A Era de Prata das animações da Disney foi um período bastante marcante na história do estúdio após um hiato provocado pela Segunda Guerra Mundial. Era necessário retornar com histórias mais leves, capazes de entreter o público novamente. Nesse contexto, vários clássicos foram lançados: Cinderela (1950), Peter Pan (1953), A Dama e o Vagabundo (1955), A Bela Adormecida (1959), 101 Dálmatas (1961), entre outros. Porém, entre todas essas animações, Alice no País das Maravilhas se destaca por um aspecto singular: sua estranheza.

Embora parte desse mérito venha do material original escrito por Lewis Carroll e publicado em 1865, a animação realiza um excelente trabalho ao traduzir, visualmente, um ambiente marcado pelo absurdo e pelo exagero. Poucas vezes a Disney foi tão inventiva e criativa quanto aqui, construindo uma narrativa que dialoga com a psicodelia muito antes dela se tornar uma tendência no meio artístico. Diferentes criaturas, paisagens inusitadas, narrativas paralelas e uma combinação de sensações — entre o inofensivo, o estranho, o intimidador e o perigoso — compõem um universo caótico e imprevisível.
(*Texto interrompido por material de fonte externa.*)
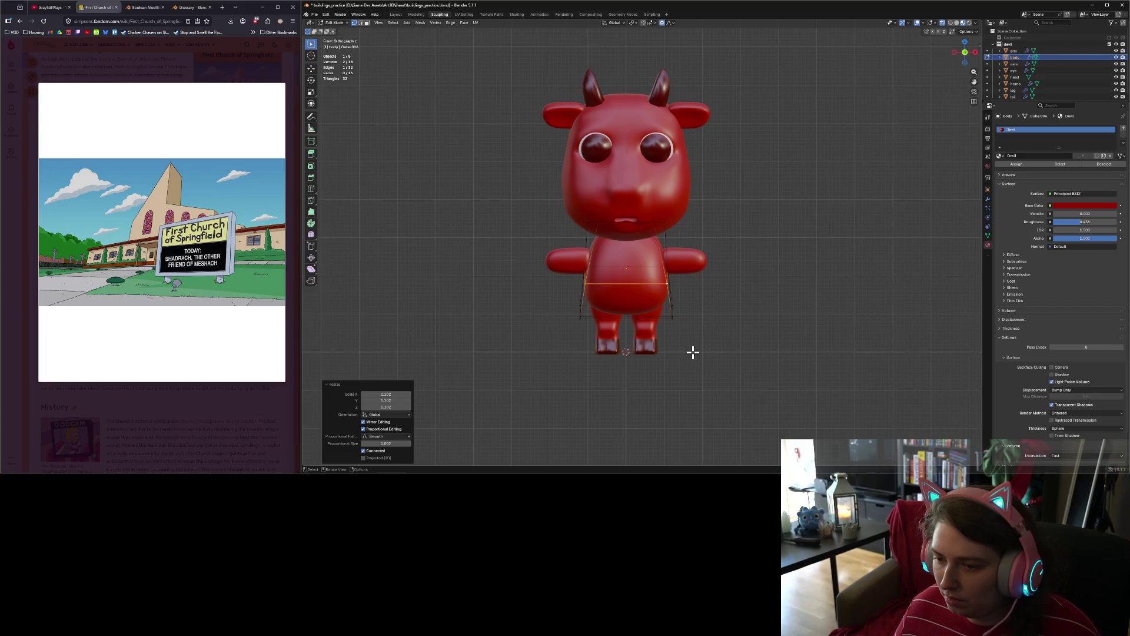
left_click(691, 351)
Step: Scale a lower-body edge slightly outward and return to Object Mode
middle_click_drag(601, 337, 630, 345)
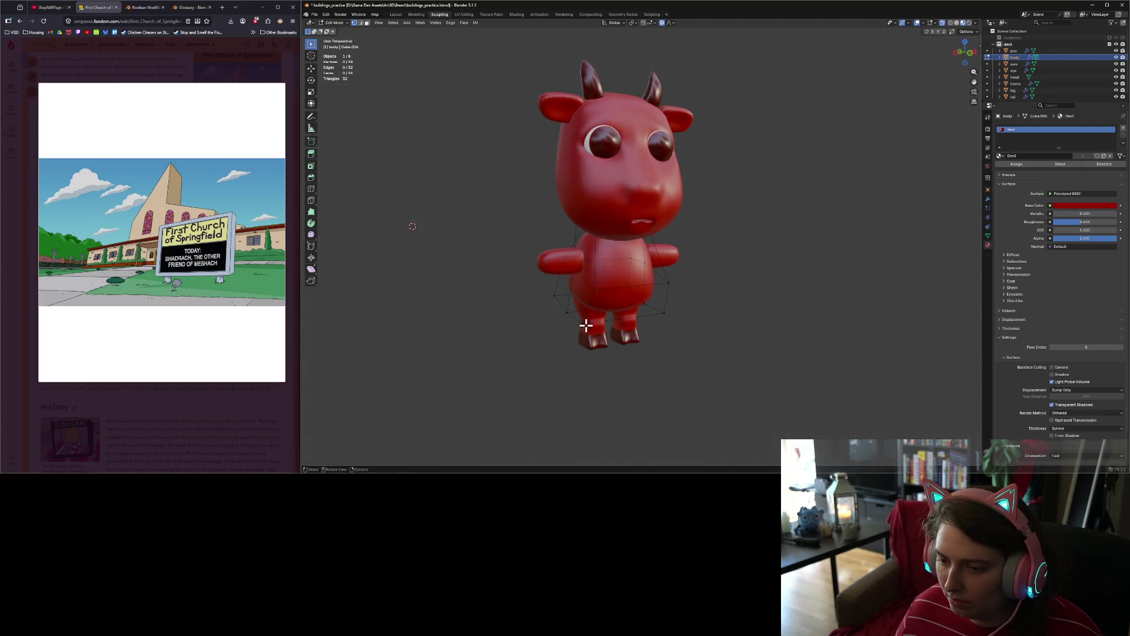
left_click(666, 315)
key("KP_1")
key("s")
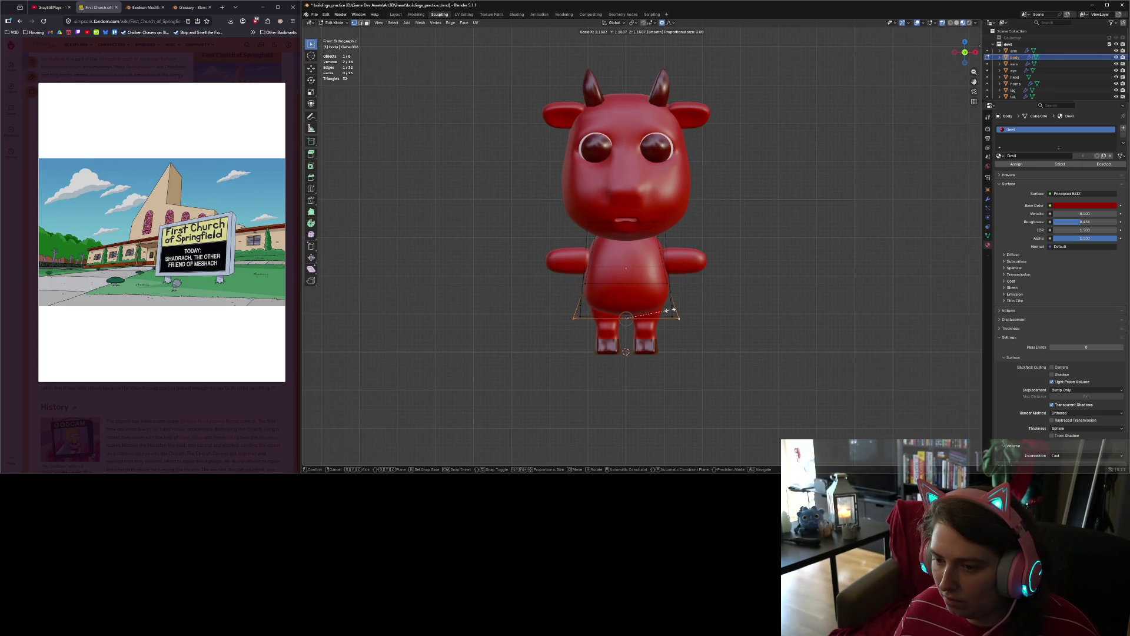
left_click(677, 315)
key("Tab")
mouse_move(700, 330)
middle_mouse_down()
mouse_move(702, 386)
mouse_move(836, 389)
mouse_move(670, 388)
middle_mouse_up()
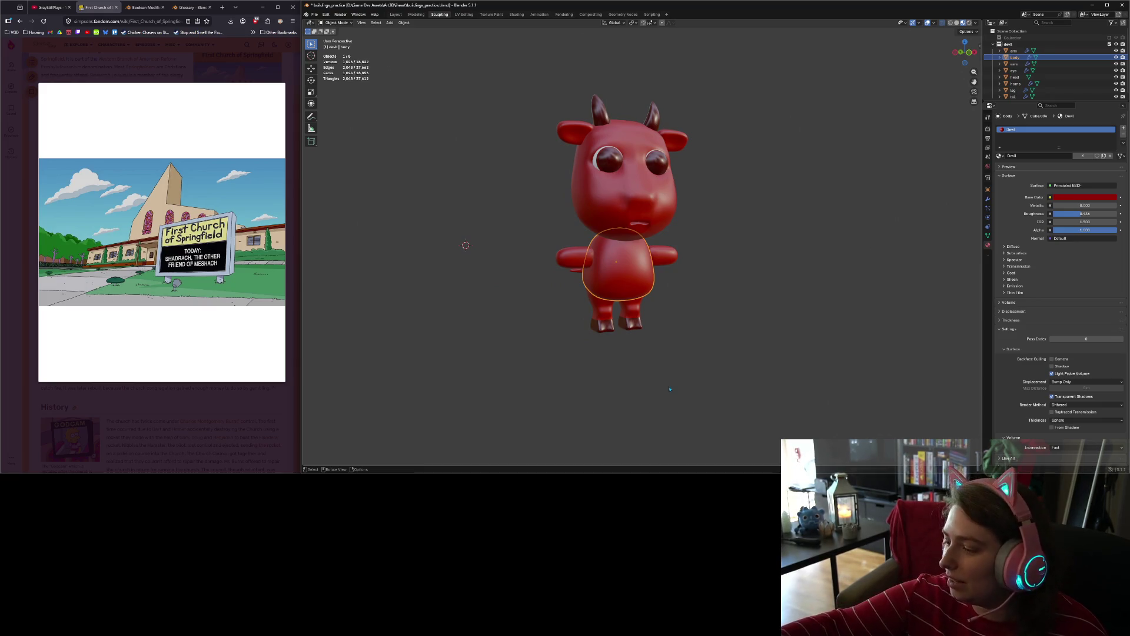
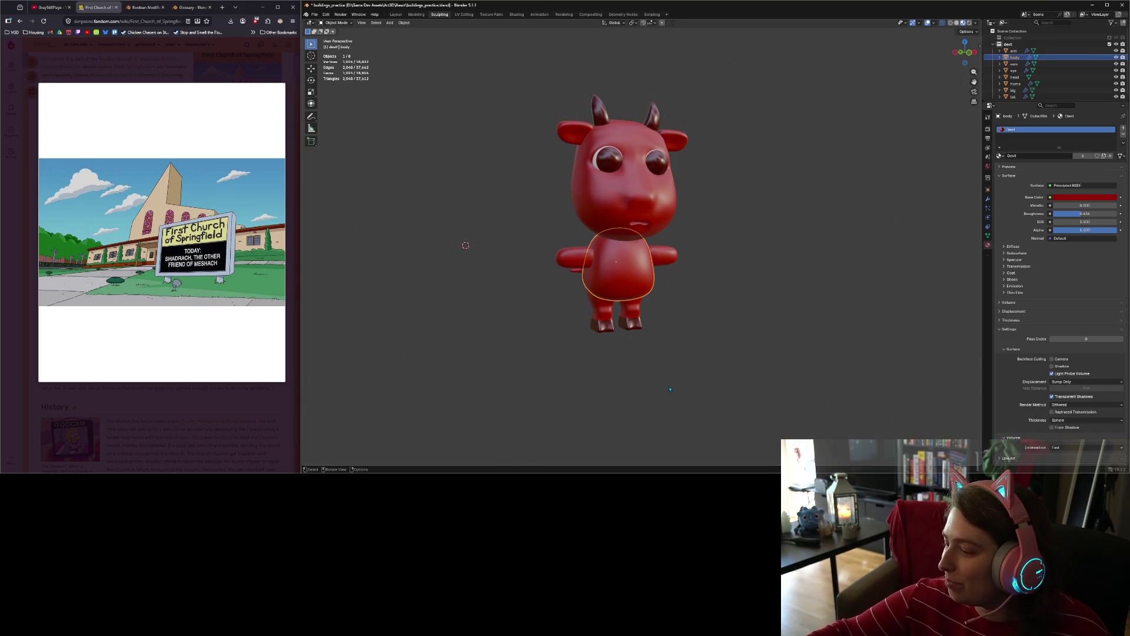
Step: With body and arm in Edit Mode, add a loop cut around the arm with 3 cuts
mouse_move(660, 380)
middle_mouse_down()
mouse_move(695, 359)
mouse_move(630, 374)
mouse_move(651, 376)
mouse_move(497, 265)
mouse_move(406, 292)
mouse_move(885, 350)
mouse_move(560, 379)
mouse_move(664, 357)
mouse_move(683, 268)
middle_mouse_up()
left_click(686, 268, "shift")
scroll(692, 283, "up", 3)
key("Tab")
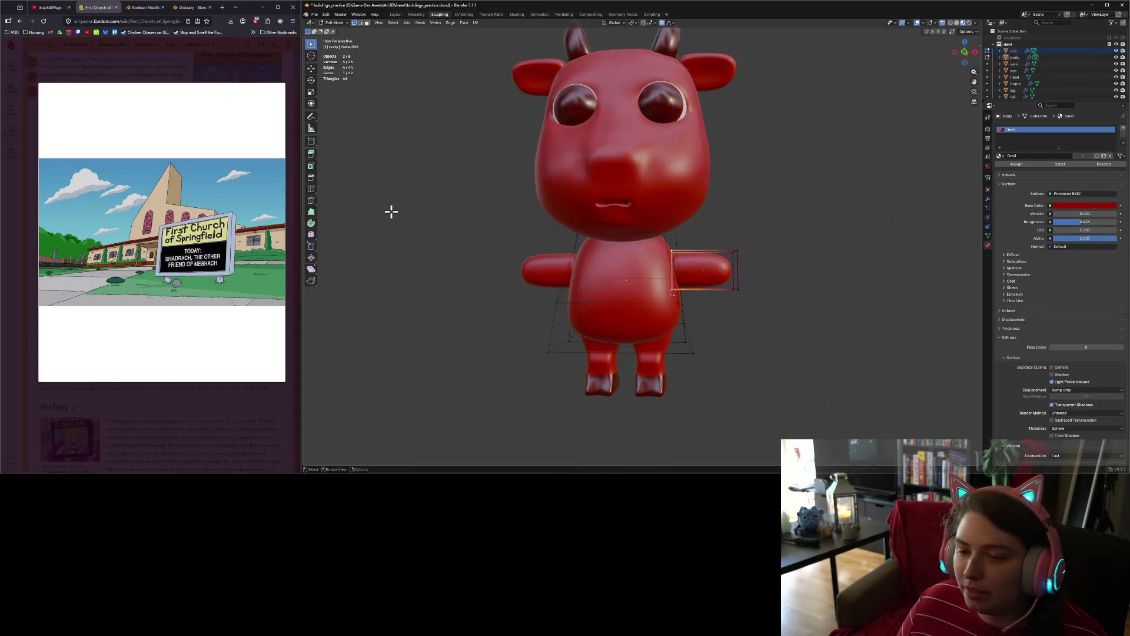
left_click(311, 189)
Essa imprevisibilidade é intensificada pela protagonista. Alice funciona como o guia do espectador nesse mundo, fazendo com que compartilhemos de seu olhar leigo. Ela é uma menina já cansada e entediada com o mundo real, onde tudo parece precisar de lógica e identidade para ser o que é. De repente, é transportada para um ambiente que subverte completamente essas regras, sendo imediatamente instigada a explorar e compreender aquele lugar fantástico.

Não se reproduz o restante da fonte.